The ability to enjoy life was another determinant for female subjects. This factor and other important aspects, such as energy and safety, are difficult to influence. The exact content of what the patients understand when choosing this factor is not always clear. As a suggestion, the factor “safety” may be influenced by ongoing monitoring or supervision of an exercise programme, and by giving instructions on safety issues while performing the correct training. Furthermore, it may be helpful to inform the patient that it is safe to move, to encourage them to be active and to diminish the fear of painful movement. The influencing factor of living conditions for women in our study might be counteracted by recommendations about suitable beds, mattresses or pillows, in addition to general ergonomic instructions regarding activities at home, such how to make the bed or how to clean.

It is presumed that female sex is a possible risk factor for poor health-related QoL in patients with LBP. This fact was found by Salaffi et al. (27) and is emphasized by our data. These results contradict those of Ono et al. (28), who found that men tend to experience a greater decrease in health-related QoL than women with the same number of LBP days. As possible explanation for these differences Ono mentioned the fact, that previous studies (and now ours) examined the presence or absence of LBP, whereas his research counted the numbers of days with LBP. In our survey we found a stronger correlation of satisfaction with work capacity, and satisfaction in sex life, with health satisfaction in men compared with women, and a stronger correlation of satisfaction with living conditions, and ability to enjoy life, with health satisfaction in women. Similarly, in a Swedish survey, gender differences were found in the factors work, economy, daily living, social life and expectations, which influenced pain prevalence and experienced severity of pain (29).

The 63.1% response rate was disappointing, and could have influenced the percentage of LBP in both directions. However, the response rate should not have influenced the main focus of our study, the predictors of health satisfaction.
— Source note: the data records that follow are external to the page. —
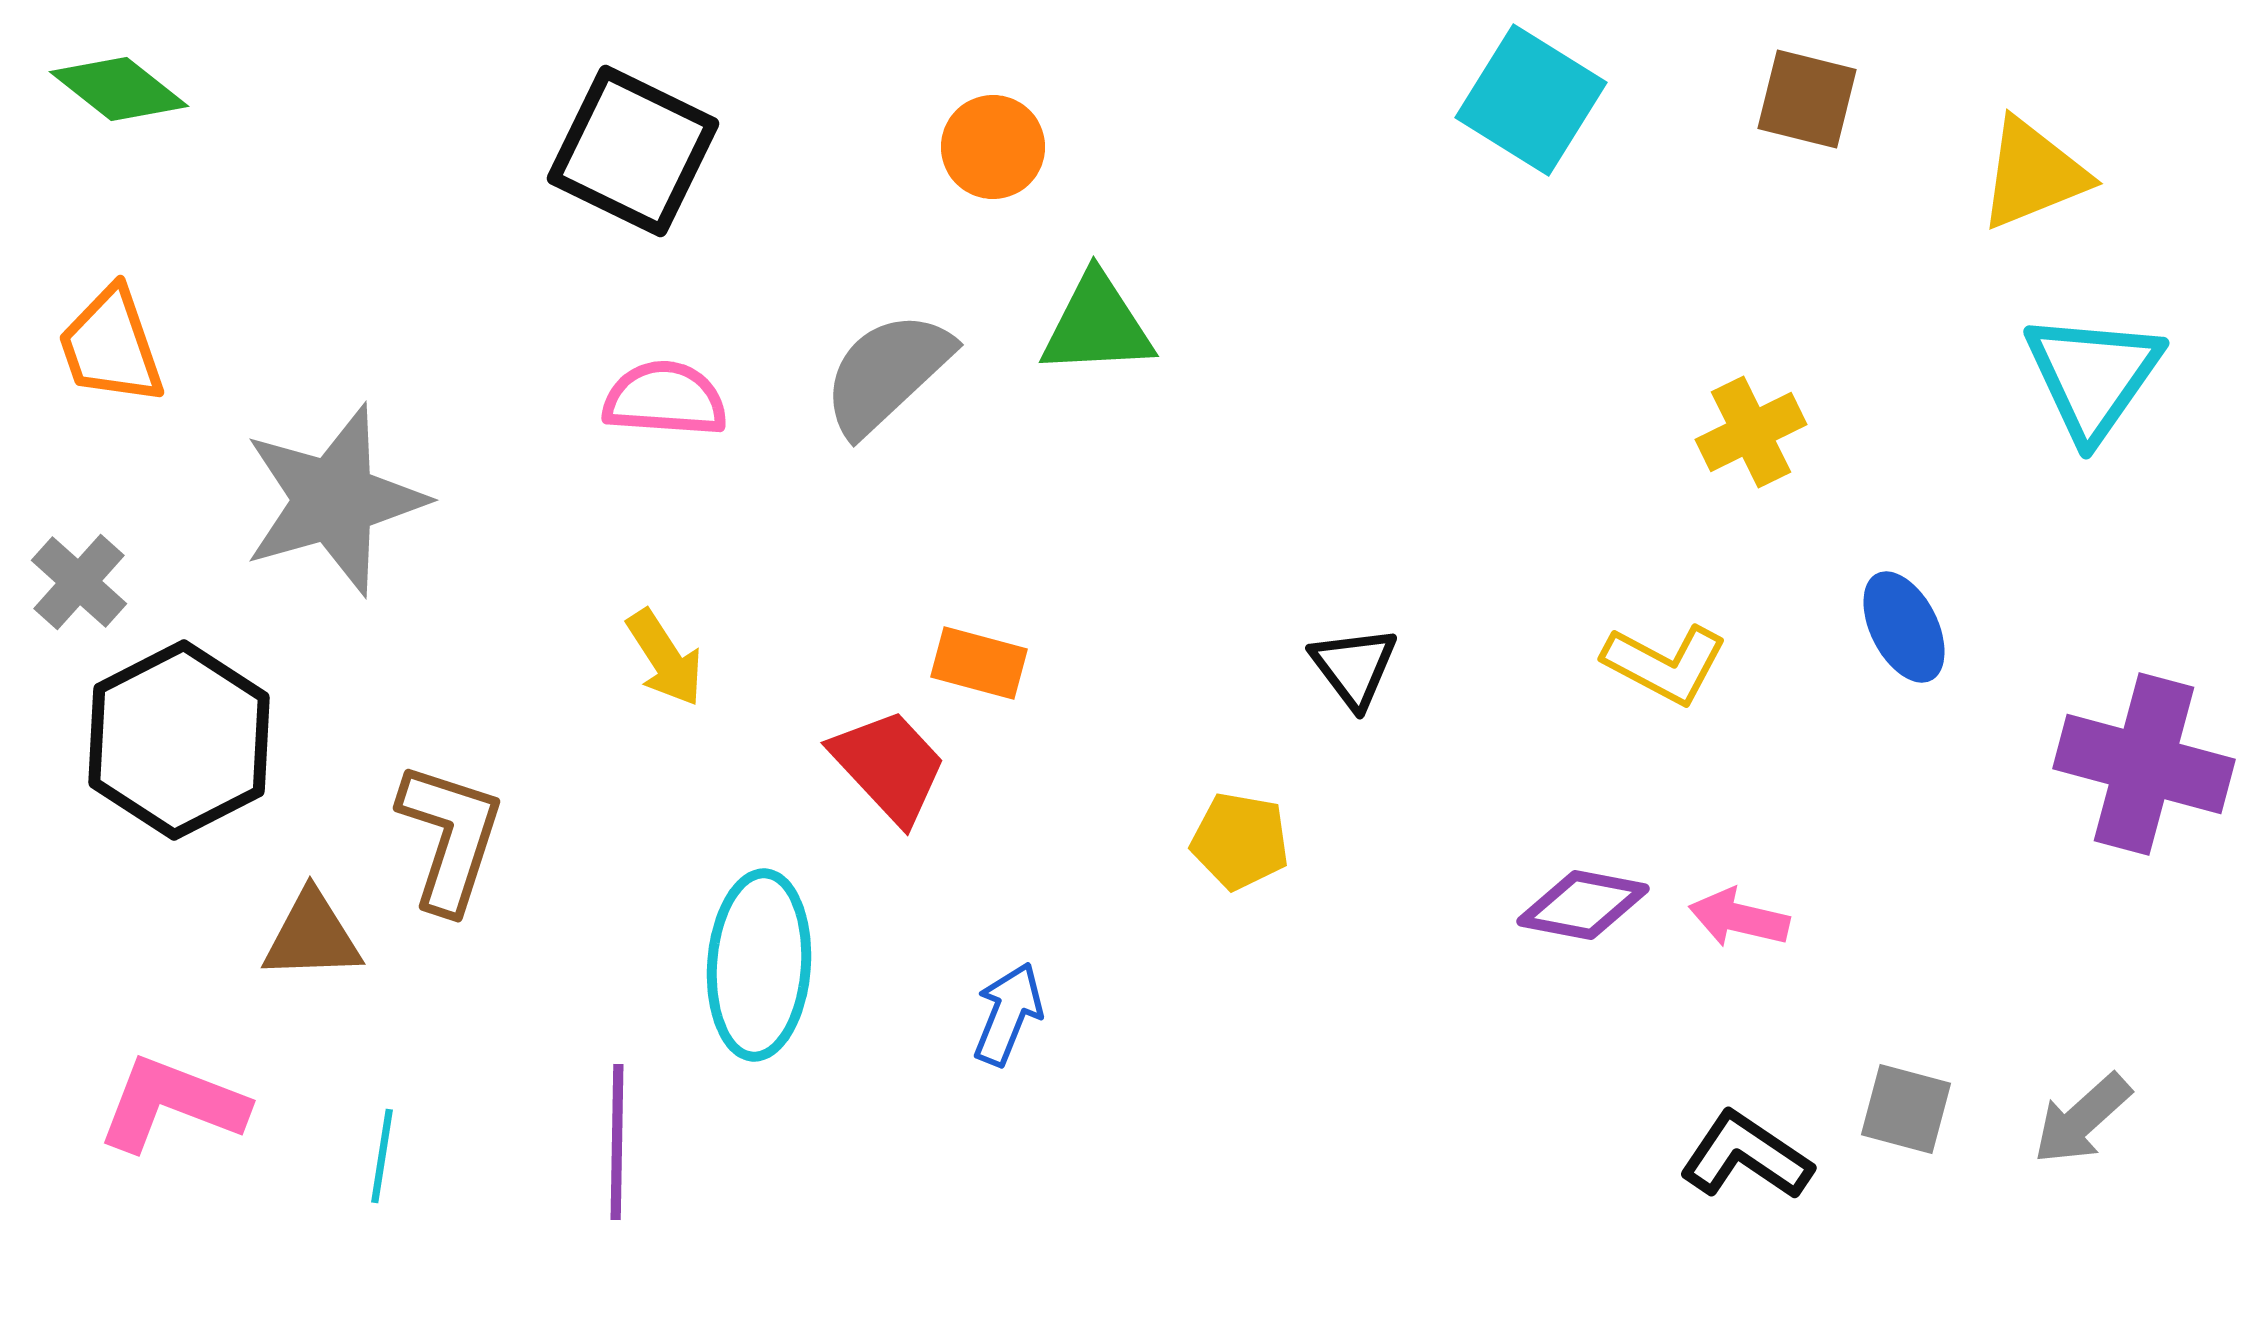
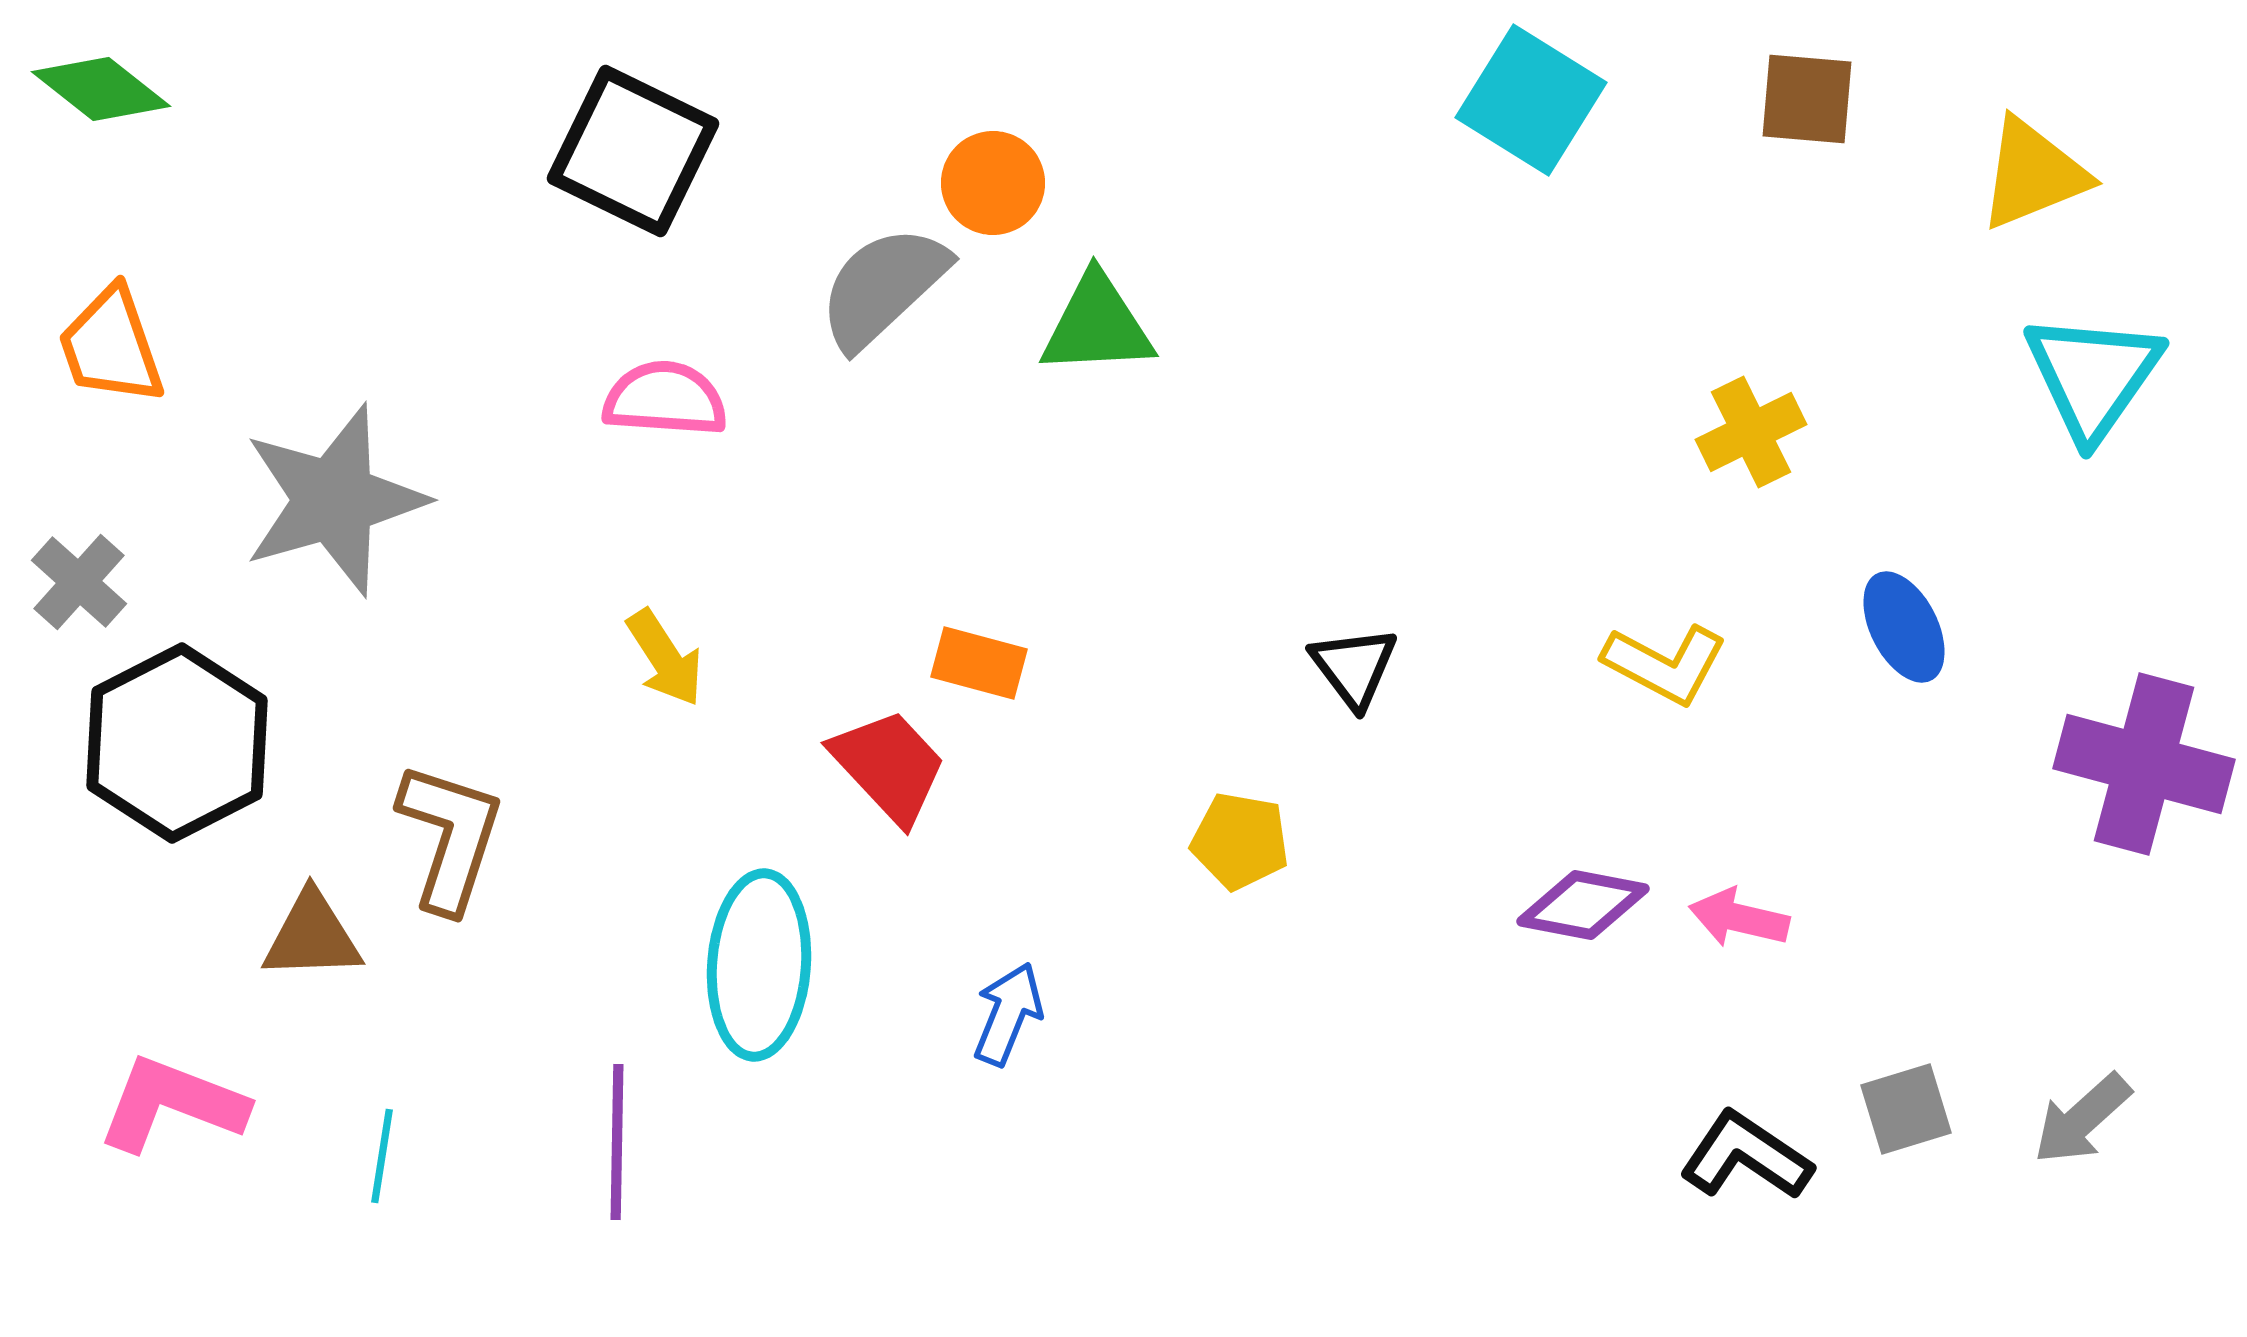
green diamond: moved 18 px left
brown square: rotated 9 degrees counterclockwise
orange circle: moved 36 px down
gray semicircle: moved 4 px left, 86 px up
black hexagon: moved 2 px left, 3 px down
gray square: rotated 32 degrees counterclockwise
A strength of our study is the large number of analysed subjects in an unselected, representative sample of community-dwelling people. The analysis is based on a survey with a questionnaire including more than 450 items regarding health status, health behaviour, quality of life, and healthcare utilization, not focusing explicitly on pain and QoL. Thus, it can be assumed that the patients with chronic LBP do not automatically attribute deterioration in one aspect of QoL to their pain, and a potential over-reporting bias may have been avoided. Another strength of the study is the use of a standardized and validated method to measure QoL in many dimensions; the WHOQOL-BREF. Many of the items of the Comprehensive ICF Core Set for LBP are covered by the German version of the WHOQOL-BREF, which was used in our study. The instrument is, however, not primarily designed to assess determinants of health satisfaction, which could be a limitation of our study. Another possible limitation is the ambiguous content of some questions; however, this might also be seen as an opportunity to make different interpretations.

In conclusion, this study clearly shows that there are many aspects of QoL that predict health satisfaction in subjects with chronic LBP. As the strongest determinants for dimensions of health satisfaction regarding QoL, our study identified items that represent aspects of independence and managing daily living activities. With the existing options of therapy and intervention we have a good opportunity to influence patient’s satisfaction with capacity for work and independence of the need of medical treatment, as the most important examples of the dimensions of QoL mentioned above. Hence, the present study underscores the importance of taking into account all aspects of a patient’s life when considering adequate therapy, and moving away from the medical approach of eliminating the pain to a more bio-psycho-social approach of empowering the patient to continue as actively as possible with their usual life.